Extract every line below, verbatim.

-- MATERIAL FOR THIS TASK follows --

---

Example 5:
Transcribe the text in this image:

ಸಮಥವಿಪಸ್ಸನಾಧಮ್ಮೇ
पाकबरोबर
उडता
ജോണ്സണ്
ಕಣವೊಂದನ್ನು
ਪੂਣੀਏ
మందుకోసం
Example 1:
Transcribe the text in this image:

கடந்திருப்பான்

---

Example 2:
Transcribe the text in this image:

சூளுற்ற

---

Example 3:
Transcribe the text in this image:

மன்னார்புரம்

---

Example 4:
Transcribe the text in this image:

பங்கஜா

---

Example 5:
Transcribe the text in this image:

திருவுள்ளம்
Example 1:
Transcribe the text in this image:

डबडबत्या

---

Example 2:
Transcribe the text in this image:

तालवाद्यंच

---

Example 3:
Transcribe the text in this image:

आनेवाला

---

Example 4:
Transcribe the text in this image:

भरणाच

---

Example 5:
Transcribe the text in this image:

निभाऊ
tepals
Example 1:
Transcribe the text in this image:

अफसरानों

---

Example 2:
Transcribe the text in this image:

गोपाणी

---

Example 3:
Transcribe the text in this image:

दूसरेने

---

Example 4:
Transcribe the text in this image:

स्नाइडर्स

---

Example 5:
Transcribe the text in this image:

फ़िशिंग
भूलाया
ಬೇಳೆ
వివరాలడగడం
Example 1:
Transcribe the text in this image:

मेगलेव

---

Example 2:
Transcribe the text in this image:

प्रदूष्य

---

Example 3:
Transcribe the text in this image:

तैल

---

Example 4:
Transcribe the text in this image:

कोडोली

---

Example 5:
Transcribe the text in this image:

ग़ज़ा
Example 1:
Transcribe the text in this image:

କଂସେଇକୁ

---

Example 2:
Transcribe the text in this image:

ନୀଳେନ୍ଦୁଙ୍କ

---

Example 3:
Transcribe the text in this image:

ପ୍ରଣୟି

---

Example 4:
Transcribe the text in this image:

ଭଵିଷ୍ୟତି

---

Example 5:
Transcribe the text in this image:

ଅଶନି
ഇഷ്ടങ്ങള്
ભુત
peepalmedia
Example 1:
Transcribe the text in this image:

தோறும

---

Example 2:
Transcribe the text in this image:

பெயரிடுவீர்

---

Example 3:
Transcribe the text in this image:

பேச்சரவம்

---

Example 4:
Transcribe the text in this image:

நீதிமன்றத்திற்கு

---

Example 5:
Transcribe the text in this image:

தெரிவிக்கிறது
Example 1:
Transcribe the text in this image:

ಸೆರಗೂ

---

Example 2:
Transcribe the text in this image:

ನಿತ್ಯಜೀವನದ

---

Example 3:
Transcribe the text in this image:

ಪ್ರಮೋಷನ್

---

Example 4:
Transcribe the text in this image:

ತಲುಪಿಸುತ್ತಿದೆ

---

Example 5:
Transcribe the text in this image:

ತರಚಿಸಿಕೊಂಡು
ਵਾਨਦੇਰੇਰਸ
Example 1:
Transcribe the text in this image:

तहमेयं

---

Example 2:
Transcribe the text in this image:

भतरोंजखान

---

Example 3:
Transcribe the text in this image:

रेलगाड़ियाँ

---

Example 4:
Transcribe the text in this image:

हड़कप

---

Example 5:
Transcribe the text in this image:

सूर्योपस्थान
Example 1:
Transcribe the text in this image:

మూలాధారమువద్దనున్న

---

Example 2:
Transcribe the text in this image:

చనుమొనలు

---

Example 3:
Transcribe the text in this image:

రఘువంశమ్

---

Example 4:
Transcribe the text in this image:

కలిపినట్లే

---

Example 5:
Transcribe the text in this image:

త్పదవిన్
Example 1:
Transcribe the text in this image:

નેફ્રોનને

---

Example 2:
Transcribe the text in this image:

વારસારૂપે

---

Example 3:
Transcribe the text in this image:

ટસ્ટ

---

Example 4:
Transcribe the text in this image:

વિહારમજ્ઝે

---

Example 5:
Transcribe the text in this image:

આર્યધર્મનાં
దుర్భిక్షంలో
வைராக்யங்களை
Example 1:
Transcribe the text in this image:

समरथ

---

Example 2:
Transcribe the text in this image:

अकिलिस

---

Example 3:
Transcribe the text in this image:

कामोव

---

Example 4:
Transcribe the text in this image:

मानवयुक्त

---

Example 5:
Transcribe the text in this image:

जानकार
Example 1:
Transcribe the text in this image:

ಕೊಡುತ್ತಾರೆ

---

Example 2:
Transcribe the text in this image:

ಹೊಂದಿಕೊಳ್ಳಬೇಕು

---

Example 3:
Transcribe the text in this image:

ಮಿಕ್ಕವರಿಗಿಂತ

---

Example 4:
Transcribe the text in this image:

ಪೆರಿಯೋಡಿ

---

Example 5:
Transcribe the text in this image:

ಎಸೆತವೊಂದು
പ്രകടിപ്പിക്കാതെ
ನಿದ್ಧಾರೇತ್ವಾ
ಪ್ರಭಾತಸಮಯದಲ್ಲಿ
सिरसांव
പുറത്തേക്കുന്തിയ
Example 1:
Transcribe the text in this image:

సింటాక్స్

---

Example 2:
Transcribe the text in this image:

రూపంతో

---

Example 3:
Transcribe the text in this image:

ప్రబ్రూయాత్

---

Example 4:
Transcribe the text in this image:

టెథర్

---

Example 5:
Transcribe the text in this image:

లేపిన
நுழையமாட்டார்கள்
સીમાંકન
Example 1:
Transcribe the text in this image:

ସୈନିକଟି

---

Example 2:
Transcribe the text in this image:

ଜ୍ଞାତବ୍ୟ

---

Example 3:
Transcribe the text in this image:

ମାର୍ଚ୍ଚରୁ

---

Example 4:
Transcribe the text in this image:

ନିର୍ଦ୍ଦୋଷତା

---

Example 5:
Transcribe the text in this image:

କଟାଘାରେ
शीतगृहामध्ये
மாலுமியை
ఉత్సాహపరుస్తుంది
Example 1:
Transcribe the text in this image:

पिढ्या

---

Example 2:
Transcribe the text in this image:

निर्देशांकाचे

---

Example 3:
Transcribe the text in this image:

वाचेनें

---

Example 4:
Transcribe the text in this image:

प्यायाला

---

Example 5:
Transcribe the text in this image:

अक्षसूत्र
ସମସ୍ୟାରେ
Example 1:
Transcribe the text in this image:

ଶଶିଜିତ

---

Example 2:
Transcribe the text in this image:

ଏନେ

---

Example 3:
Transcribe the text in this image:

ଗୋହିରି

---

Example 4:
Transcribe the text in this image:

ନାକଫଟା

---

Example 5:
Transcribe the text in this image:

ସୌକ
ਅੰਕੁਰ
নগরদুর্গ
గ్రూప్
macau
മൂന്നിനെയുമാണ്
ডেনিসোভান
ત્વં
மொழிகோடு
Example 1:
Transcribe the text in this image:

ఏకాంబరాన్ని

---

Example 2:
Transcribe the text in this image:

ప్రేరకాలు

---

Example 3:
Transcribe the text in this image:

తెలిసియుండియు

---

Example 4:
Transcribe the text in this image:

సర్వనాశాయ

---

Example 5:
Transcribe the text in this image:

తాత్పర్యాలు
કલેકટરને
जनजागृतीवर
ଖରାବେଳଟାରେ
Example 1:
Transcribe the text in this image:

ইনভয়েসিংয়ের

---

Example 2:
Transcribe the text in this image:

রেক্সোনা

-- MATERIAL FOR THIS TASK concluded --

▶ [YOUR RESPONSE]
---

Example 5:
Transcribe the text in this image:

ಸಮಥವಿಪಸ್ಸನಾಧಮ್ಮೇ
पाकबरोबर
उडता
ജോണ്സണ്
ಕಣವೊಂದನ್ನು
ਪੂਣੀਏ
మందుకోసం
Example 1:
Transcribe the text in this image:

கடந்திருப்பான்

---

Example 2:
Transcribe the text in this image:

சூளுற்ற

---

Example 3:
Transcribe the text in this image:

மன்னார்புரம்

---

Example 4:
Transcribe the text in this image:

பங்கஜா

---

Example 5:
Transcribe the text in this image:

திருவுள்ளம்
Example 1:
Transcribe the text in this image:

डबडबत्या

---

Example 2:
Transcribe the text in this image:

तालवाद्यंच

---

Example 3:
Transcribe the text in this image:

आनेवाला

---

Example 4:
Transcribe the text in this image:

भरणाच

---

Example 5:
Transcribe the text in this image:

निभाऊ
tepals
Example 1:
Transcribe the text in this image:

अफसरानों

---

Example 2:
Transcribe the text in this image:

गोपाणी

---

Example 3:
Transcribe the text in this image:

दूसरेने

---

Example 4:
Transcribe the text in this image:

स्नाइडर्स

---

Example 5:
Transcribe the text in this image:

फ़िशिंग
भूलाया
ಬೇಳೆ
వివరాలడగడం
Example 1:
Transcribe the text in this image:

मेगलेव

---

Example 2:
Transcribe the text in this image:

प्रदूष्य

---

Example 3:
Transcribe the text in this image:

तैल

---

Example 4:
Transcribe the text in this image:

कोडोली

---

Example 5:
Transcribe the text in this image:

ग़ज़ा
Example 1:
Transcribe the text in this image:

କଂସେଇକୁ

---

Example 2:
Transcribe the text in this image:

ନୀଳେନ୍ଦୁଙ୍କ

---

Example 3:
Transcribe the text in this image:

ପ୍ରଣୟି

---

Example 4:
Transcribe the text in this image:

ଭଵିଷ୍ୟତି

---

Example 5:
Transcribe the text in this image:

ଅଶନି
ഇഷ്ടങ്ങള്
ભુત
peepalmedia
Example 1:
Transcribe the text in this image:

தோறும

---

Example 2:
Transcribe the text in this image:

பெயரிடுவீர்

---

Example 3:
Transcribe the text in this image:

பேச்சரவம்

---

Example 4:
Transcribe the text in this image:

நீதிமன்றத்திற்கு

---

Example 5:
Transcribe the text in this image:

தெரிவிக்கிறது
Example 1:
Transcribe the text in this image:

ಸೆರಗೂ

---

Example 2:
Transcribe the text in this image:

ನಿತ್ಯಜೀವನದ

---

Example 3:
Transcribe the text in this image:

ಪ್ರಮೋಷನ್

---

Example 4:
Transcribe the text in this image:

ತಲುಪಿಸುತ್ತಿದೆ

---

Example 5:
Transcribe the text in this image:

ತರಚಿಸಿಕೊಂಡು
ਵਾਨਦੇਰੇਰਸ
Example 1:
Transcribe the text in this image:

तहमेयं

---

Example 2:
Transcribe the text in this image:

भतरोंजखान

---

Example 3:
Transcribe the text in this image:

रेलगाड़ियाँ

---

Example 4:
Transcribe the text in this image:

हड़कप

---

Example 5:
Transcribe the text in this image:

सूर्योपस्थान
Example 1:
Transcribe the text in this image:

మూలాధారమువద్దనున్న

---

Example 2:
Transcribe the text in this image:

చనుమొనలు

---

Example 3:
Transcribe the text in this image:

రఘువంశమ్

---

Example 4:
Transcribe the text in this image:

కలిపినట్లే

---

Example 5:
Transcribe the text in this image:

త్పదవిన్
Example 1:
Transcribe the text in this image:

નેફ્રોનને

---

Example 2:
Transcribe the text in this image:

વારસારૂપે

---

Example 3:
Transcribe the text in this image:

ટસ્ટ

---

Example 4:
Transcribe the text in this image:

વિહારમજ્ઝે

---

Example 5:
Transcribe the text in this image:

આર્યધર્મનાં
దుర్భిక్షంలో
வைராக்யங்களை
Example 1:
Transcribe the text in this image:

समरथ

---

Example 2:
Transcribe the text in this image:

अकिलिस

---

Example 3:
Transcribe the text in this image:

कामोव

---

Example 4:
Transcribe the text in this image:

मानवयुक्त

---

Example 5:
Transcribe the text in this image:

जानकार
Example 1:
Transcribe the text in this image:

ಕೊಡುತ್ತಾರೆ

---

Example 2:
Transcribe the text in this image:

ಹೊಂದಿಕೊಳ್ಳಬೇಕು

---

Example 3:
Transcribe the text in this image:

ಮಿಕ್ಕವರಿಗಿಂತ

---

Example 4:
Transcribe the text in this image:

ಪೆರಿಯೋಡಿ

---

Example 5:
Transcribe the text in this image:

ಎಸೆತವೊಂದು
പ്രകടിപ്പിക്കാതെ
ನಿದ್ಧಾರೇತ್ವಾ
ಪ್ರಭಾತಸಮಯದಲ್ಲಿ
सिरसांव
പുറത്തേക്കുന്തിയ
Example 1:
Transcribe the text in this image:

సింటాక్స్

---

Example 2:
Transcribe the text in this image:

రూపంతో

---

Example 3:
Transcribe the text in this image:

ప్రబ్రూయాత్

---

Example 4:
Transcribe the text in this image:

టెథర్

---

Example 5:
Transcribe the text in this image:

లేపిన
நுழையமாட்டார்கள்
સીમાંકન
Example 1:
Transcribe the text in this image:

ସୈନିକଟି

---

Example 2:
Transcribe the text in this image:

ଜ୍ଞାତବ୍ୟ

---

Example 3:
Transcribe the text in this image:

ମାର୍ଚ୍ଚରୁ

---

Example 4:
Transcribe the text in this image:

ନିର୍ଦ୍ଦୋଷତା

---

Example 5:
Transcribe the text in this image:

କଟାଘାରେ
शीतगृहामध्ये
மாலுமியை
ఉత్సాహపరుస్తుంది
Example 1:
Transcribe the text in this image:

पिढ्या

---

Example 2:
Transcribe the text in this image:

निर्देशांकाचे

---

Example 3:
Transcribe the text in this image:

वाचेनें

---

Example 4:
Transcribe the text in this image:

प्यायाला

---

Example 5:
Transcribe the text in this image:

अक्षसूत्र
ସମସ୍ୟାରେ
Example 1:
Transcribe the text in this image:

ଶଶିଜିତ

---

Example 2:
Transcribe the text in this image:

ଏନେ

---

Example 3:
Transcribe the text in this image:

ଗୋହିରି

---

Example 4:
Transcribe the text in this image:

ନାକଫଟା

---

Example 5:
Transcribe the text in this image:

ସୌକ
ਅੰਕੁਰ
নগরদুর্গ
గ్రూప్
macau
മൂന്നിനെയുമാണ്
ডেনিসোভান
ત્વં
மொழிகோடு
Example 1:
Transcribe the text in this image:

ఏకాంబరాన్ని

---

Example 2:
Transcribe the text in this image:

ప్రేరకాలు

---

Example 3:
Transcribe the text in this image:

తెలిసియుండియు

---

Example 4:
Transcribe the text in this image:

సర్వనాశాయ

---

Example 5:
Transcribe the text in this image:

తాత్పర్యాలు
કલેકટરને
जनजागृतीवर
ଖରାବେଳଟାରେ
Example 1:
Transcribe the text in this image:

ইনভয়েসিংয়ের

---

Example 2:
Transcribe the text in this image:

রেক্সোনা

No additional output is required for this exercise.